■ **Task details**
Copy all records exactly; omit pictures.

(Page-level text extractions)

▼▼▼

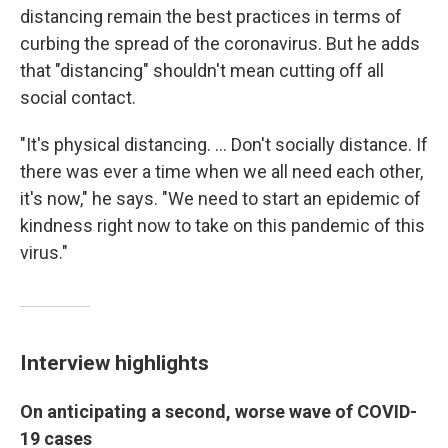
distancing remain the best practices in terms of
curbing the spread of the coronavirus. But he adds
that "distancing" shouldn't mean cutting off all
social contact.
"It's physical distancing. ... Don't socially distance. If
there was ever a time when we all need each other,
it's now," he says. "We need to start an epidemic of
kindness right now to take on this pandemic of this
virus."
Interview highlights
On anticipating a second, worse wave of COVID-
19 cases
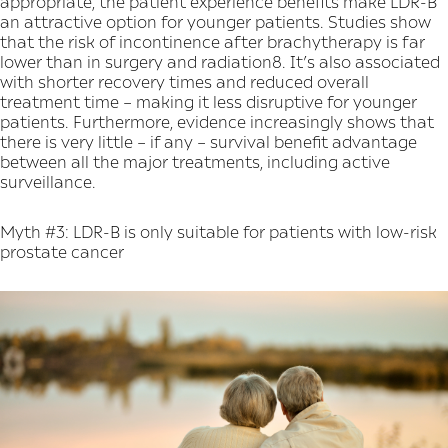
appropriate, the patient experience benefits make LDR-B
an attractive option for younger patients. Studies show
that the risk of incontinence after brachytherapy is far
lower than in surgery and radiation8. It’s also associated
with shorter recovery times and reduced overall
treatment time – making it less disruptive for younger
patients. Furthermore, evidence increasingly shows that
there is very little – if any – survival benefit advantage
between all the major treatments, including active
surveillance.
Myth #3: LDR-B is only suitable for patients with low-risk
prostate cancer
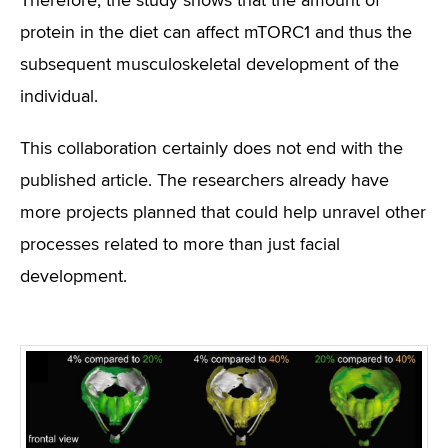
Therefore, the study shows that the amount of
protein in the diet can affect mTORC1 and thus the
subsequent musculoskeletal development of the
individual.
This collaboration certainly does not end with the
published article. The researchers already have
more projects planned that could help unravel other
processes related to more than just facial
development.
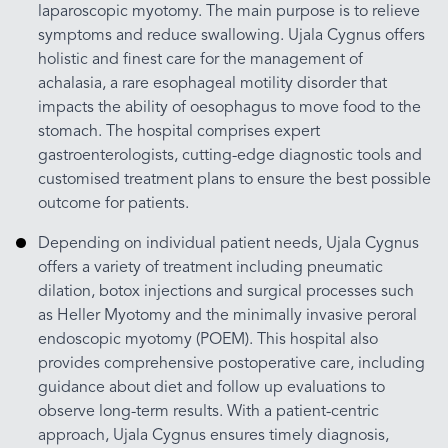
laparoscopic myotomy. The main purpose is to relieve
symptoms and reduce swallowing. Ujala Cygnus offers
holistic and finest care for the management of
achalasia, a rare esophageal motility disorder that
impacts the ability of oesophagus to move food to the
stomach. The hospital comprises expert
gastroenterologists, cutting-edge diagnostic tools and
customised treatment plans to ensure the best possible
outcome for patients.
Depending on individual patient needs, Ujala Cygnus
offers a variety of treatment including pneumatic
dilation, botox injections and surgical processes such
as Heller Myotomy and the minimally invasive peroral
endoscopic myotomy (POEM). This hospital also
provides comprehensive postoperative care, including
guidance about diet and follow up evaluations to
observe long-term results. With a patient-centric
approach, Ujala Cygnus ensures timely diagnosis,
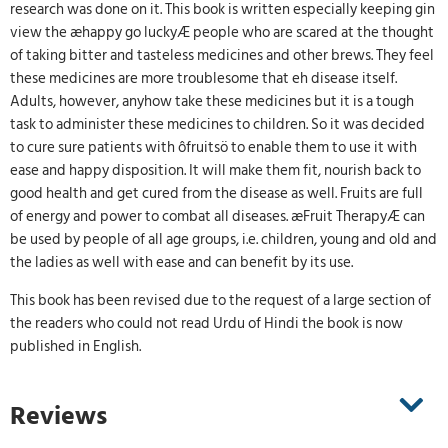
research was done on it. This book is written especially keeping gin
view the æhappy go luckyÆ people who are scared at the thought
of taking bitter and tasteless medicines and other brews. They feel
these medicines are more troublesome that eh disease itself.
Adults, however, anyhow take these medicines but it is a tough
task to administer these medicines to children. So it was decided
to cure sure patients with ôfruitsö to enable them to use it with
ease and happy disposition. It will make them fit, nourish back to
good health and get cured from the disease as well. Fruits are full
of energy and power to combat all diseases. æFruit TherapyÆ can
be used by people of all age groups, i.e. children, young and old and
the ladies as well with ease and can benefit by its use.
This book has been revised due to the request of a large section of
the readers who could not read Urdu of Hindi the book is now
published in English.
Reviews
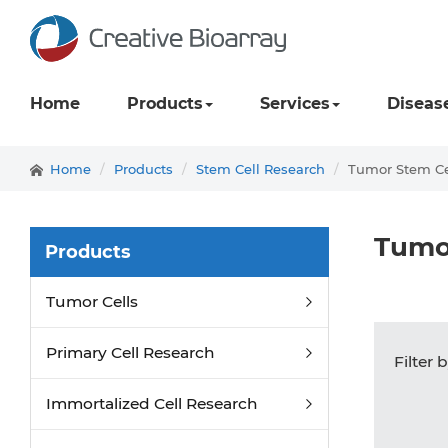
Home
Products
Services
Diseas
Home
Products
Stem Cell Research
Tumor Stem Ce
Tumo
Products
Tumor Cells
Primary Cell Research
Filter 
Immortalized Cell Research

▲▲▲

■ **Your response**
distancing remain the best practices in terms of
curbing the spread of the coronavirus. But he adds
that "distancing" shouldn't mean cutting off all
social contact.
"It's physical distancing. ... Don't socially distance. If
there was ever a time when we all need each other,
it's now," he says. "We need to start an epidemic of
kindness right now to take on this pandemic of this
virus."
Interview highlights
On anticipating a second, worse wave of COVID-
19 cases
appropriate, the patient experience benefits make LDR-B
an attractive option for younger patients. Studies show
that the risk of incontinence after brachytherapy is far
lower than in surgery and radiation8. It’s also associated
with shorter recovery times and reduced overall
treatment time – making it less disruptive for younger
patients. Furthermore, evidence increasingly shows that
there is very little – if any – survival benefit advantage
between all the major treatments, including active
surveillance.
Myth #3: LDR-B is only suitable for patients with low-risk
prostate cancer
Therefore, the study shows that the amount of
protein in the diet can affect mTORC1 and thus the
subsequent musculoskeletal development of the
individual.
This collaboration certainly does not end with the
published article. The researchers already have
more projects planned that could help unravel other
processes related to more than just facial
development.
laparoscopic myotomy. The main purpose is to relieve
symptoms and reduce swallowing. Ujala Cygnus offers
holistic and finest care for the management of
achalasia, a rare esophageal motility disorder that
impacts the ability of oesophagus to move food to the
stomach. The hospital comprises expert
gastroenterologists, cutting-edge diagnostic tools and
customised treatment plans to ensure the best possible
outcome for patients.
Depending on individual patient needs, Ujala Cygnus
offers a variety of treatment including pneumatic
dilation, botox injections and surgical processes such
as Heller Myotomy and the minimally invasive peroral
endoscopic myotomy (POEM). This hospital also
provides comprehensive postoperative care, including
guidance about diet and follow up evaluations to
observe long-term results. With a patient-centric
approach, Ujala Cygnus ensures timely diagnosis,
research was done on it. This book is written especially keeping gin
view the æhappy go luckyÆ people who are scared at the thought
of taking bitter and tasteless medicines and other brews. They feel
these medicines are more troublesome that eh disease itself.
Adults, however, anyhow take these medicines but it is a tough
task to administer these medicines to children. So it was decided
to cure sure patients with ôfruitsö to enable them to use it with
ease and happy disposition. It will make them fit, nourish back to
good health and get cured from the disease as well. Fruits are full
of energy and power to combat all diseases. æFruit TherapyÆ can
be used by people of all age groups, i.e. children, young and old and
the ladies as well with ease and can benefit by its use.
This book has been revised due to the request of a large section of
the readers who could not read Urdu of Hindi the book is now
published in English.
Reviews
Home
Products
Services
Diseas
Home
Products
Stem Cell Research
Tumor Stem Ce
Tumo
Products
Tumor Cells
Primary Cell Research
Filter 
Immortalized Cell Research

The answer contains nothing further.